One of the contractual documents (a construction contract) entered into in relation to the purchase by the Johnstone-Sydneys contained the following entire agreement clause:

This Agreement forms the entire agreement between the Parties and unless specifically agreed by the Designer/Builder in writing after the date of this Agreement, no warranty, condition, description or representation is given or to be implied by anything said or written in the negotiations between the Parties or their representatives prior to this Agreement.”

The judge swiftly concluded that the construction contract (relating only to the construction of the houseboat and not to the wider transaction) was clearly not the entirety of the agreement reached with Johnstone-Sydneys, nor could this clause make it so. Although the representations as to mooring at Hampton Riviera were not covered in either the construction contract or any other sale document, they were basic to the parties' bargain.

If the entire agreement clause had covered those representations, the judge pointed out that it would nevertheless have been unfair and unreasonable applying the reasonableness test in section 11 of UCTA, by virtue of both:

  • Section 3 of the Misrepresentation Act 1967, which provides that a contractual term purporting to exclude or restrict liability for misrepresentation is of no effect except insofar as it satisfies the reasonableness test; and
  • Section 3(2)(b)(i) of UCTA, which provides that a party cannot claim to be entitled to render a contractual performance substantially different from that reasonably expected, save insofar as the term satisfies the reasonableness test. The judge confirmed that this can apply in the case of an entire agreement clause, citing AXA Sun Life Services Plc v Campbell Martin Ltd [2011] EWCA Civ 133.

On the facts of the case, the reasonableness test was not satisfied in view of the bargaining position of the parties and the lack of negotiations over the terms of the agreement.

The Buyers were granted damages based on the difference between what had been paid for the houseboats and their values taking into account the prospect of obtaining alternative moorings.

Entire agreement clauses are controversial boilerplate provisions and frequently the cause of disputes.

This case acts as a useful reminder that an entire agreement will not necessarily have the intended effect of excluding other terms, particularly if the agreement in which it is included only relates to a specific part of the transaction. A court will look very closely at an entire agreement clause where a party contends that it excludes from the contract terms which appear to be basic to the parties' bargain. Reliance on a clause which is not tailored to the particular circumstances of the transaction in question increases the risk that matters not contained within the written agreement will be considered to be terms of the parties' agreement.

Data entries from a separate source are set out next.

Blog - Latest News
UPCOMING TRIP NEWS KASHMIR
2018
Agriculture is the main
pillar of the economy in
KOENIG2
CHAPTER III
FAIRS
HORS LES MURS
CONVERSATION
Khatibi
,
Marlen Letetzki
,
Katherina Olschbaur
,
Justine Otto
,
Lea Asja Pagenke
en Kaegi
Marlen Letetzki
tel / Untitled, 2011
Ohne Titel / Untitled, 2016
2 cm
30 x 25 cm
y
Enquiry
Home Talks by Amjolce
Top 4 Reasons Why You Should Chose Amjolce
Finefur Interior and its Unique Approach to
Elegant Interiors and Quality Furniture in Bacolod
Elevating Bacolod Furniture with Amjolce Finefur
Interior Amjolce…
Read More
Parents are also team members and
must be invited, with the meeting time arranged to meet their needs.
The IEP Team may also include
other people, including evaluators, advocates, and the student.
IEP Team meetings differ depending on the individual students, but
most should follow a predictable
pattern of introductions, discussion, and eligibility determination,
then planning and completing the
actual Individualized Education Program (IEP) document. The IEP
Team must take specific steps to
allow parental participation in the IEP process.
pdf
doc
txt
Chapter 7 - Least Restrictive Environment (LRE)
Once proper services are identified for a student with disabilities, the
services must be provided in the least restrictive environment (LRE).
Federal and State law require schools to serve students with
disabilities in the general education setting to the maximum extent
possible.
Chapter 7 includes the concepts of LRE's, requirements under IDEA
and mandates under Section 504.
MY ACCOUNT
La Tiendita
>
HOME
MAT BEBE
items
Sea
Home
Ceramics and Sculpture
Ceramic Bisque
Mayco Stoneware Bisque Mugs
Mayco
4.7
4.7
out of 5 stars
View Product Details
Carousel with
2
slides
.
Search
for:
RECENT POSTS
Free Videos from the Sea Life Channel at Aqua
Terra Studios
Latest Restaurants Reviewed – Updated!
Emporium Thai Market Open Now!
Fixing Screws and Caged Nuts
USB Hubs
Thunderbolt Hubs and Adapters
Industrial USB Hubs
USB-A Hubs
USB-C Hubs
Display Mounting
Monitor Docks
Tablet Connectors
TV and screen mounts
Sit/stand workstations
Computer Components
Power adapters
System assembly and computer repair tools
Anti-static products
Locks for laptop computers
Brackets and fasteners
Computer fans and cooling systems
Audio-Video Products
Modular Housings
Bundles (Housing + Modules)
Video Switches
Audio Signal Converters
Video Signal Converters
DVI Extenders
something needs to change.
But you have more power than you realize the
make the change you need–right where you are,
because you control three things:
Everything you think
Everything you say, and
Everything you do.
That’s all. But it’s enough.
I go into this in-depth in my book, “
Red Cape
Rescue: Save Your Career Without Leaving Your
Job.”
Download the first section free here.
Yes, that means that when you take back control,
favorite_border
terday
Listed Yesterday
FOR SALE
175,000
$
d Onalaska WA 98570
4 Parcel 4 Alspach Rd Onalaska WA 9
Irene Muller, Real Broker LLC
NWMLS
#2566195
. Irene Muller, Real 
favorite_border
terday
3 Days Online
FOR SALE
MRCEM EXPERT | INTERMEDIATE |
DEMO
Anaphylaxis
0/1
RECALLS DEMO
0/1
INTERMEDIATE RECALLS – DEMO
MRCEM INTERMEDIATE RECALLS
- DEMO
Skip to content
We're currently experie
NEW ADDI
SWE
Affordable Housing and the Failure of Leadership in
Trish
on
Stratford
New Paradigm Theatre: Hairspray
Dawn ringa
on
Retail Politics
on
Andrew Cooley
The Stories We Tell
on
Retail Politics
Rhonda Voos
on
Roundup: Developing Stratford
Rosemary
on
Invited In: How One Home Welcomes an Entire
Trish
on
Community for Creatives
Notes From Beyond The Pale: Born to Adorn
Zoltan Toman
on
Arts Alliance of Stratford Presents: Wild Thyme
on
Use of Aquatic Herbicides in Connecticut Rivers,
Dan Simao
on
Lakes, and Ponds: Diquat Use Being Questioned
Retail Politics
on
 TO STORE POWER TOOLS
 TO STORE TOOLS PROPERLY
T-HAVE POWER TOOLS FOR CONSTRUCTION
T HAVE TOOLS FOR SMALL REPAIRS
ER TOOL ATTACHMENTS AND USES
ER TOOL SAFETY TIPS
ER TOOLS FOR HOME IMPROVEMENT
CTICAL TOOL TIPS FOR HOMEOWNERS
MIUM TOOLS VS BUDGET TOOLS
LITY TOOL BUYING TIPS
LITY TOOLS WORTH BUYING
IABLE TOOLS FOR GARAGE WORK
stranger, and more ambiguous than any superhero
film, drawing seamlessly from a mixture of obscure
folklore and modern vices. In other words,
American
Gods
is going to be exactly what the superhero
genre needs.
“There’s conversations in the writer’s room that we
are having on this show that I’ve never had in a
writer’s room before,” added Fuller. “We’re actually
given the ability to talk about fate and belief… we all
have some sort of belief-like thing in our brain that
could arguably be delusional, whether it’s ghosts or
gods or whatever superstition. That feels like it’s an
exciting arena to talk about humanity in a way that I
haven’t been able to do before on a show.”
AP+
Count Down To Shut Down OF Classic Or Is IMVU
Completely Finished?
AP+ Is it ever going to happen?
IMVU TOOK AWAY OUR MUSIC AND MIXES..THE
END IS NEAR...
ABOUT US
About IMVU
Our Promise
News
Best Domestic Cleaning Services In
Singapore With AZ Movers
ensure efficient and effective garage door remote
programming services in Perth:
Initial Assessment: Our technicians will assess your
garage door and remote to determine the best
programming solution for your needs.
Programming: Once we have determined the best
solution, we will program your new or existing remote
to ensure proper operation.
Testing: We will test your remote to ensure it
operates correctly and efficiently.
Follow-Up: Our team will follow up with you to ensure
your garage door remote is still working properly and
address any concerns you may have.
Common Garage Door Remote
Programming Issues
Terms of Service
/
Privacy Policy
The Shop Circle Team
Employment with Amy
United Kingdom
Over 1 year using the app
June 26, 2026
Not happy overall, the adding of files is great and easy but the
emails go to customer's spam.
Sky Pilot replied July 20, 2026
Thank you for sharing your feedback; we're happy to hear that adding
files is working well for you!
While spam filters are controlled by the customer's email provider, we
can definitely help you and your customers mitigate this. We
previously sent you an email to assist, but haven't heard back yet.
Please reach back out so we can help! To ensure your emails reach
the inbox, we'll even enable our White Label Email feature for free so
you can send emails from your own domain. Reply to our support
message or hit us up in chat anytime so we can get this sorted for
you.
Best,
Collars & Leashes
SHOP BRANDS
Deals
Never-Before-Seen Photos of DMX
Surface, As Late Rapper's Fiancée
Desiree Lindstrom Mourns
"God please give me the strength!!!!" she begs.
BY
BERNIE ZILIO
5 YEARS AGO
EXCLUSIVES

Where an entire agreement clause is subject to the reasonableness test in section 11 of UCTA, there is, as this case confirms, no bullet proof wording that can be used to create an effective exclusion. A court will look at the effect of the clause in the particular set of circumstances whether it is fair and reasonable for the clause to be included in the contract.

This case also highlights the importance of coherent contractual documentation, which fits together without overlap or inconsistency and which captures important terms in writing to reduce the risk of needing a court decision on what the parties intended their agreement should be.